Document section:
Melody Millicent Danquah (6 January 1937 – 18 March 2016) was a Ghanaian pilot and the first female pilot in Ghana as well as one of the earliest in Africa. She followed in the footsteps of Lotfia Elnadi who was the first Egyptian woman as well as the first woman from Africa to earn a pilot's license on 27 September 1933.

Early life
Melody Danquah was born in Larteh Akuapem, on 6 January 1937 to Ibinijah Rexford Addo-Danquah, who was the illustrious Court Registrar and Arbitrator of Larteh. Her mother was Selina Gyamfi. Melody was the sixth of 10 siblings.

Education
Danquah was educated at the Methodist Primary and Middle schools in Larteh and Wesley Girls High School in Cape Coast. She was also a product of the Government Secretarial School.

Career
She was chosen among the first three women towards the end of 1963 to be trained into the Ghana Air Force as pilots.

[Data entries]
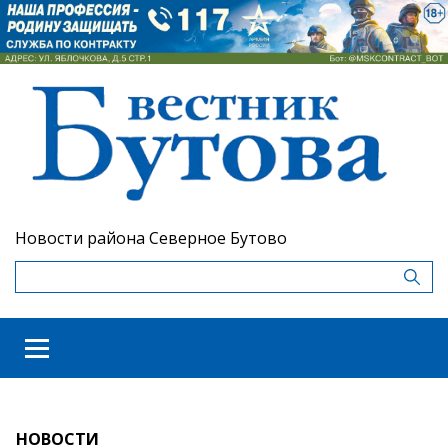
Новости района Северное Бутово
НОВОСТИ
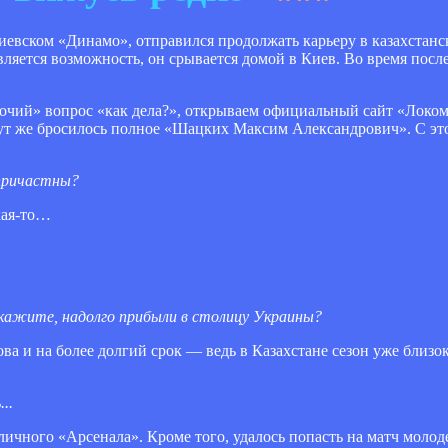
киевском «Динамо», отправился продолжать карьеру в казахстан
является возможность, он срывается домой в Киев. Во время посл
бочий» вопрос «как дела?», открываем официальный сайт «Локомо
тут же бросилось полное «Шацких Максим Александрович». С эт
 причастны?
кая-то…
Скажите, надолго прибыли в столицу Украины?
ва и на более долгий срок — ведь в Казахстане сезон уже близо
..
ичного «Арсенала». Кроме того, удалось попасть на матч молод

Work order A:
According to the Melody Danquah profile, which high school in Cape Coast did she attend?
Work order B:
Please condense the paragraph of the Melody Danquah profile that begins "Melody Danquah was born in Larteh Akuapem" into a short bulleted list that keeps its main facts.
Work order C:
Retype the Melody Danquah profile from "Melody Millicent Danquah" up to and including "of 10 siblings.".
You won't need the rows for any of this.

Answer section A:
Wesley Girls High School

Answer section B:
- Born in Larteh Akuapem on 6 January 1937
- Father: Ibinijah Rexford Addo-Danquah, Court Registrar and Arbitrator of Larteh
- Mother: Selina Gyamfi
- Sixth of 10 siblings

Answer section C:
Melody Millicent Danquah (6 January 1937 – 18 March 2016) was a Ghanaian pilot and the first female pilot in Ghana as well as one of the earliest in Africa. She followed in the footsteps of Lotfia Elnadi who was the first Egyptian woman as well as the first woman from Africa to earn a pilot's license on 27 September 1933.

Early life
Melody Danquah was born in Larteh Akuapem, on 6 January 1937 to Ibinijah Rexford Addo-Danquah, who was the illustrious Court Registrar and Arbitrator of Larteh. Her mother was Selina Gyamfi. Melody was the sixth of 10 siblings.